Rien n‟empêche que les élèves fassent à ce point-là des recherches qui leur permettent de trouver la situation leur paraissant le mieux convenir à leur projet : plusieurs scénarios y seront possibles. Les discussions et les débats entamés en classe de langue seront donc une bonne occasion pour la pratique de l‟oral. Les élèves vont ainsi, collectivement et progressivement, élargir leur éventail d‟alternatives, et le thème choisi, qui aurait pu leur sembler au départ un peu puéril, se révèle alors porteur de problématiques qui forcent les élèves à se montrer rigoureux dans leur approche interculturelle.

Une fois terminé ce stade d‟invention collective, rassurant pour les élèves parce qu‟il leur donne l‟impression première qu‟ils ont beaucoup d‟idées, ce qui s‟avère intéressant en termes d‟apprentissage de la rigueur du raisonnement, l‟enseignant sera amené à mettre en place des stratégies qui permettent à chaque élève de se mettre à écrire. Même si nous savons bien que le processus de la rédaction joint le temps d‟invention et de révision, pour les élèves le temps difficile est celui où il leur faut trouver les phrases et les mots. Comment introduire la séance d‟écriture proprement dite?

Une des premières aides que peut proposer l‟enseignant est un embrayeur qui aide à dépasser le « trac » des premières lignes. C‟est le déclencheur atemporel « Il était une fois… », qui pourrait introduire une récurrence fantastique « La première fois que… », avant de fixer le cadre géographique de l‟histoire, et de placer un personnage au milieu des événements. Ce même processus permet en même temps d‟installer des temps verbaux, une structure syntaxique simple et des éléments de récit qui favoriseront l‟organisation et la cohésion du corps de texte qui commence à se construire petit à petit. Ces caractéristiques, clairement définies au départ de l‟histoire, dévoilent un double intérêt pour aider les élèves à jouer un véritable rôle d‟embrayeur d‟écriture, et de définir des critères de réussite pour leur auto-évaluation.

A partir de ce début, les élèves peuvent commencer à écrire, avant de passer aux péripéties puis à quelques récurrences suivant le modèle « La première fois que… ». L‟enseignant cherche, en accompagnant les temps de rédaction en classe, la fidélité à cette trame en interrogeant régulièrement les élèves sur l‟adéquation entre leur nouveau récit et les éléments de départ.

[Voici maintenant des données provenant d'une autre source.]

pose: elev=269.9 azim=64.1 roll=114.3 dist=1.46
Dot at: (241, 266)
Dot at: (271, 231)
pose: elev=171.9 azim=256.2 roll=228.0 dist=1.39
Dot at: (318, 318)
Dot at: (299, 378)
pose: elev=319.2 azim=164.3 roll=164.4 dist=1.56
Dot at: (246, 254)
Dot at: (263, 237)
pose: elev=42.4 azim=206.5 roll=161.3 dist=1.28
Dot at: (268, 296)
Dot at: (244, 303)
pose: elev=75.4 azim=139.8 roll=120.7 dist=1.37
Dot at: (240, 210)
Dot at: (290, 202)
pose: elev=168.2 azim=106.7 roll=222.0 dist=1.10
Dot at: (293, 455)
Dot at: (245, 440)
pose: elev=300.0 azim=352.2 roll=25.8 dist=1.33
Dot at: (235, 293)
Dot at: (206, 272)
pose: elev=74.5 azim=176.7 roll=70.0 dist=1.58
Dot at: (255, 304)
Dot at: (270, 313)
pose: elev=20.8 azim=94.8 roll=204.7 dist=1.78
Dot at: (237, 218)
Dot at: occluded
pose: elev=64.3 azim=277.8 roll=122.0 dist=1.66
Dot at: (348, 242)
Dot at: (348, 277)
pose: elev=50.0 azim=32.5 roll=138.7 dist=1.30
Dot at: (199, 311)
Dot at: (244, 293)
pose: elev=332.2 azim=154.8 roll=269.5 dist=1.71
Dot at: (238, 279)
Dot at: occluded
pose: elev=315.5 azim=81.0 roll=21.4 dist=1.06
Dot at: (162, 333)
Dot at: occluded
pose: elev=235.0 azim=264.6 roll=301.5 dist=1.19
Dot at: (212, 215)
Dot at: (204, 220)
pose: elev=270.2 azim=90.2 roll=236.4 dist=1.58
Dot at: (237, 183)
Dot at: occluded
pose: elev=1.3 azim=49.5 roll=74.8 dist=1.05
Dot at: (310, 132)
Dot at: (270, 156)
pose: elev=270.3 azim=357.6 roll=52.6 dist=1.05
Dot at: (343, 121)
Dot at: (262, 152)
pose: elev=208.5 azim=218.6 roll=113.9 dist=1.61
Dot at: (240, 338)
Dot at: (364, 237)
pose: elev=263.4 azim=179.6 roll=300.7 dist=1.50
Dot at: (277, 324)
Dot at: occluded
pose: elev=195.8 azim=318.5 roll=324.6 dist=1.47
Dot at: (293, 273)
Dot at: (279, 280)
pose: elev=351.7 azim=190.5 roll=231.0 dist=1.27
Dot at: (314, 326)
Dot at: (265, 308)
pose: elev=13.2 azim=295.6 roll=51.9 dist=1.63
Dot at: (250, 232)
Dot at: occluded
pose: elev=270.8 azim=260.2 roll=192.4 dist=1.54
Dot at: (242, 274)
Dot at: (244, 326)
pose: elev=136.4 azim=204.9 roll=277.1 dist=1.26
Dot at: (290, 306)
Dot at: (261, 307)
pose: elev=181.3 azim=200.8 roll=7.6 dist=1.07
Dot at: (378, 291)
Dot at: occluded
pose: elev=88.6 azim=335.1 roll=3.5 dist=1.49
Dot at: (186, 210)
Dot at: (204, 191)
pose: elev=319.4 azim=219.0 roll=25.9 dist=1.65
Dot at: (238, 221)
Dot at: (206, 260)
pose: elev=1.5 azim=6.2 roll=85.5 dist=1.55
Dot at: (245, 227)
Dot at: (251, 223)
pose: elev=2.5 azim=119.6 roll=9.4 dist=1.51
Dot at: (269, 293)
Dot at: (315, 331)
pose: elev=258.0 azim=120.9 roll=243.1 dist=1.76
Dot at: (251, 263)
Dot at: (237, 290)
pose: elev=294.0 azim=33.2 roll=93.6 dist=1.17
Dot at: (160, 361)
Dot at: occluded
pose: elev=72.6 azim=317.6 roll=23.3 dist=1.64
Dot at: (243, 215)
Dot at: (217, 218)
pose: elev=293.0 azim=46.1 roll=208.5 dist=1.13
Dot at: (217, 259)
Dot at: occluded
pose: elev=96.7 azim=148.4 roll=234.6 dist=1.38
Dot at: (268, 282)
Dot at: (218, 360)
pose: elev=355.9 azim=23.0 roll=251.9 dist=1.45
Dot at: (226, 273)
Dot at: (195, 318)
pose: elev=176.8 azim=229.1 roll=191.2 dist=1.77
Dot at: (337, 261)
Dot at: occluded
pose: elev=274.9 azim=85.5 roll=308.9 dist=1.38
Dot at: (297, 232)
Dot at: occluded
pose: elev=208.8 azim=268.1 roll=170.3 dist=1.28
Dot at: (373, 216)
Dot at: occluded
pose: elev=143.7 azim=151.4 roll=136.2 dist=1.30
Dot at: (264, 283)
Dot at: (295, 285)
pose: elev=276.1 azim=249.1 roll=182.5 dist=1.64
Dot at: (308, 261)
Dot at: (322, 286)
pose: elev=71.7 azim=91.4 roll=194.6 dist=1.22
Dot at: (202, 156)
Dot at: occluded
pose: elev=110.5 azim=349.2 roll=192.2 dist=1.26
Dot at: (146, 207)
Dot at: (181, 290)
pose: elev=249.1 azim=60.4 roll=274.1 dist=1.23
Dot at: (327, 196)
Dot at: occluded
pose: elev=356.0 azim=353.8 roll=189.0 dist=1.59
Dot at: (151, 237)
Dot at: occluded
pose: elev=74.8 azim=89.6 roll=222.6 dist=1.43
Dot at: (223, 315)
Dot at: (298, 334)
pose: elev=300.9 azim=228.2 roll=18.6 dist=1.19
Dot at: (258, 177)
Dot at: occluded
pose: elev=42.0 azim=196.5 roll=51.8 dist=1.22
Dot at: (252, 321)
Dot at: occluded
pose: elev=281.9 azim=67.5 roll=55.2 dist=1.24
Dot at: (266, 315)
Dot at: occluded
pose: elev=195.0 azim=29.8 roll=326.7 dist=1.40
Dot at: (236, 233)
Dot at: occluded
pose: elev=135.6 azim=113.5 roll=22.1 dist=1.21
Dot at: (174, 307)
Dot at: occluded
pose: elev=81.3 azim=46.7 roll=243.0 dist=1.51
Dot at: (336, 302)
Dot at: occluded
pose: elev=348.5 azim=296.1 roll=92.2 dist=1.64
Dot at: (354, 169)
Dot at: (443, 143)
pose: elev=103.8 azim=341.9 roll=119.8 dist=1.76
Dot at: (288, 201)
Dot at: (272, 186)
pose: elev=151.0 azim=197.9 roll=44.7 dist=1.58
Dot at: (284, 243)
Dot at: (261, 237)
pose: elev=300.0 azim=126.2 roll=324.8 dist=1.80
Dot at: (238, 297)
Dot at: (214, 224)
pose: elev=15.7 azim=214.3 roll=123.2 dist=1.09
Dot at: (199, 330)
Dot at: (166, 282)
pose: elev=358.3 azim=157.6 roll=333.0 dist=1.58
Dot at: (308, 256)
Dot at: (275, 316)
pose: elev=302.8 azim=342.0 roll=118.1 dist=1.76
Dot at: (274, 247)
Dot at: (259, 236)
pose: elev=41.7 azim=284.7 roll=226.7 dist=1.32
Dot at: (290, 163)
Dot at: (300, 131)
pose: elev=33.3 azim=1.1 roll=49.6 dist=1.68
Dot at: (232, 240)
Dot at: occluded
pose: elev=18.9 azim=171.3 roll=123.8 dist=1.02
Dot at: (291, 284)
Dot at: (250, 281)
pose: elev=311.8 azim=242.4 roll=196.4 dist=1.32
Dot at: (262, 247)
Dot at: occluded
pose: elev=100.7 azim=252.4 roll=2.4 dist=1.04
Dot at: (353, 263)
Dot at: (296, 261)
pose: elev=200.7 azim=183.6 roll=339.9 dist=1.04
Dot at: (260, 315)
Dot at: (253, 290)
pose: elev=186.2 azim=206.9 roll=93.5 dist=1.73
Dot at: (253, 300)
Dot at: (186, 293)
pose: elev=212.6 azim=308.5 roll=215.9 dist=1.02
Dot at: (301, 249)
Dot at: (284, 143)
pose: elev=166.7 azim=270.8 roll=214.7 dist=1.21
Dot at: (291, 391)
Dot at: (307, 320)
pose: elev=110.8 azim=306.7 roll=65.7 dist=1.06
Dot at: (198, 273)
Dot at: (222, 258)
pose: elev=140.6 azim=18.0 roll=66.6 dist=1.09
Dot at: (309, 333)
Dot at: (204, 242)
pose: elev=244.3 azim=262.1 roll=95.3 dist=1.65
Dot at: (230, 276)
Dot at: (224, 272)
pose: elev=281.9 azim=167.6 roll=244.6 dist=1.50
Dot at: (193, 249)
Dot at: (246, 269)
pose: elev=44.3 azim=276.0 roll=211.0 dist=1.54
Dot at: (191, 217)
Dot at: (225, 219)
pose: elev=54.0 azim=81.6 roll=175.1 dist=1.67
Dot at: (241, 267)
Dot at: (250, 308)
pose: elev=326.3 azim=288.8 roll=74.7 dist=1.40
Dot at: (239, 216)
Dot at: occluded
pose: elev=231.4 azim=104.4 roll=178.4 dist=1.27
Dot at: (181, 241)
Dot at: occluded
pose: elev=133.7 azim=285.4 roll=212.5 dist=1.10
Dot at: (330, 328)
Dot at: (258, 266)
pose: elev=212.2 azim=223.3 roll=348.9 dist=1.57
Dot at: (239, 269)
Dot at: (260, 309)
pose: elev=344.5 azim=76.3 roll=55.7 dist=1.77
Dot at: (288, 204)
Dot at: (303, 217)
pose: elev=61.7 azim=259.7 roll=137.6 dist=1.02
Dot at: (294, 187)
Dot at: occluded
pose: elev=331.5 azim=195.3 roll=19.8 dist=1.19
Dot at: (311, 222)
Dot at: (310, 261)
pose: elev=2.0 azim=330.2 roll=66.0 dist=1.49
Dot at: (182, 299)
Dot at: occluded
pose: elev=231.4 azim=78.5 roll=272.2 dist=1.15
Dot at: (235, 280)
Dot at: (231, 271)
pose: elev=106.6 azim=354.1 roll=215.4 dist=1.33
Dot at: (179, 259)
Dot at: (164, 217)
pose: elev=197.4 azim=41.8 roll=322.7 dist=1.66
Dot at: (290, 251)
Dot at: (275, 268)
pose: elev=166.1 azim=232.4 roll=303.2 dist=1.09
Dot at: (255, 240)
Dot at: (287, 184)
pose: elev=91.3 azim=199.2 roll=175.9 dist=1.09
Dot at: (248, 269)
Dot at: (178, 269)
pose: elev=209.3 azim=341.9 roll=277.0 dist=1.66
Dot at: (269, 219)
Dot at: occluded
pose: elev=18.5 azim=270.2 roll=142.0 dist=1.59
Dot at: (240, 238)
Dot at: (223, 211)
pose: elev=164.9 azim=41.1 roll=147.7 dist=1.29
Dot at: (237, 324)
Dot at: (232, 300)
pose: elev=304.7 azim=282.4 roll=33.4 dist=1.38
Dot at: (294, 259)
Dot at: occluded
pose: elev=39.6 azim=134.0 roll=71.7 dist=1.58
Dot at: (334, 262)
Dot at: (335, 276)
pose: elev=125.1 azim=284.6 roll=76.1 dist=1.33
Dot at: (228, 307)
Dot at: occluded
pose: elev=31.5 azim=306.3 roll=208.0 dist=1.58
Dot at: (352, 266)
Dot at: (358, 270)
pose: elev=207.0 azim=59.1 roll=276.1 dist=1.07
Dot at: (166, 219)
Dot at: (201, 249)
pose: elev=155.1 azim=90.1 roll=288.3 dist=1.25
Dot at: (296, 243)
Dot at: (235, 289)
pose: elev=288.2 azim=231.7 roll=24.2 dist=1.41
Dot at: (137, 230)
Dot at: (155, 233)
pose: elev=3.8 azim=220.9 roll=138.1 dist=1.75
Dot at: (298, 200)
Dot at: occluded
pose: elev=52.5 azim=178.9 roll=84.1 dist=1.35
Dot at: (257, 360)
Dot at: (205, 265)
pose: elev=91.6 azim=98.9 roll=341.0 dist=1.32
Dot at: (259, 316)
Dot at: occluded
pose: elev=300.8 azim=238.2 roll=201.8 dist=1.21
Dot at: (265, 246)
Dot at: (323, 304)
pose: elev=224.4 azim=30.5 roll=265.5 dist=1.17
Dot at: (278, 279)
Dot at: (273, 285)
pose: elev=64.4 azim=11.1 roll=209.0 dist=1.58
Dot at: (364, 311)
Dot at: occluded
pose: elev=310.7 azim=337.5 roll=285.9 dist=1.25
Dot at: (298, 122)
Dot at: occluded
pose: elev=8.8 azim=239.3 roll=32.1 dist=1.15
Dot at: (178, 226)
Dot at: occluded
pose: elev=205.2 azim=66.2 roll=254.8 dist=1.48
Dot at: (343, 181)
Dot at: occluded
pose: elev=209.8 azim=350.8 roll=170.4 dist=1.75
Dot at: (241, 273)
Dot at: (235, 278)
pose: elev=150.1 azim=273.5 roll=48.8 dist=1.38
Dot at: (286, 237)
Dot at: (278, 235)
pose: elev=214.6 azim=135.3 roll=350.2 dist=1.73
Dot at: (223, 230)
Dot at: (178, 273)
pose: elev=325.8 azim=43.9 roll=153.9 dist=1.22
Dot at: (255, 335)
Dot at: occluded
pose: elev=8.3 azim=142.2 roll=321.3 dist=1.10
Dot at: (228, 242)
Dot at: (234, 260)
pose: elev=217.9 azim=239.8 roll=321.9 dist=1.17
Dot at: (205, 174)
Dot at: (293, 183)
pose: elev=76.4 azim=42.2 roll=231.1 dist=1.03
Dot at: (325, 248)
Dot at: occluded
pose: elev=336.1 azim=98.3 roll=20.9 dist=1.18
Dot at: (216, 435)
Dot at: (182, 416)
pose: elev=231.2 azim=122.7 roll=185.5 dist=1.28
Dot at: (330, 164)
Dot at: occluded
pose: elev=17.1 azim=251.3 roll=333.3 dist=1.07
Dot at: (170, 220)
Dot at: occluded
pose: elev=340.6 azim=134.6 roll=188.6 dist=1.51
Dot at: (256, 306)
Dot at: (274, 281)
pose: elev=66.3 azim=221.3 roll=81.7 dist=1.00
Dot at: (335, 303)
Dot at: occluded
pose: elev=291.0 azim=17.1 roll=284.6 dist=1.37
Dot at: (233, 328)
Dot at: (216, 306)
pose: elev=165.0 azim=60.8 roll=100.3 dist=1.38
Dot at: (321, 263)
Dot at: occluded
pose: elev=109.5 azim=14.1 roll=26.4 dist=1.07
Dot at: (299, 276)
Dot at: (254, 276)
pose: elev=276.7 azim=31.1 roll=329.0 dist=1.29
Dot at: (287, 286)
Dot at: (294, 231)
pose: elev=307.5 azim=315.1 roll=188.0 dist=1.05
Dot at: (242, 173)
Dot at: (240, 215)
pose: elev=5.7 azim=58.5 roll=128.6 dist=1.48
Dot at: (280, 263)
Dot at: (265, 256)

Le second pas vise à fixer la longueur du texte en fournissant aux jeunes écrivains des repères précis. En calibrant la quantité de parties matérielles à rédiger, l‟enseignant rassure

les apprenants au lieu de les agacer en limitant les scripts d‟une façon raisonnable. En effet, beaucoup plus d‟élèves sont déstabilisés par la longueur d‟un texte à écrire que par sa réduction. Plutôt que de fixer l‟attention des apprenants sur le nombre de lignes à produire, il sera judicieux de cadrer la partie du récit à rédiger en précisant ce qu‟il faut produire : la situation initiale, un élément modificateur et une complication.

Ainsi, à la fin de la séance de rédaction, chaque apprenant scripteur pourra déjà s‟auto-évaluer et réviser son texte écrit grâce à une fiche simple et précise, élaborée à la fin de la séance consacrée à l‟invention collective. Puis, à la séance suivante, l‟enseignant pourra proposer quelques essais de révision et/ou de récapitulation, soit collectifs (s‟il en vise un apprentissage), soit individuels (afin de remédier à certaines lacunes ou améliorer quelques structures de la langue). Par exemple, il pourra utiliser différents types de progression dans la construction des péripéties, donnant ainsi des explications théoriques sur le sujet de la progression thématique. Cette étape, qui entre sous le titre de révision, est une étape essentielle et constitutive de la rédaction. Elle peut gêner certains scripteurs ayant le souci de finir vite, mais qui sont plutôt rassurés quand ils découvrent qu‟ils ne seront ni évalués ni notés sur le script finalement produit, et qu‟ils auront le temps de l‟améliorer et de le modifier au fur et à mesure que la séance de rédaction avance.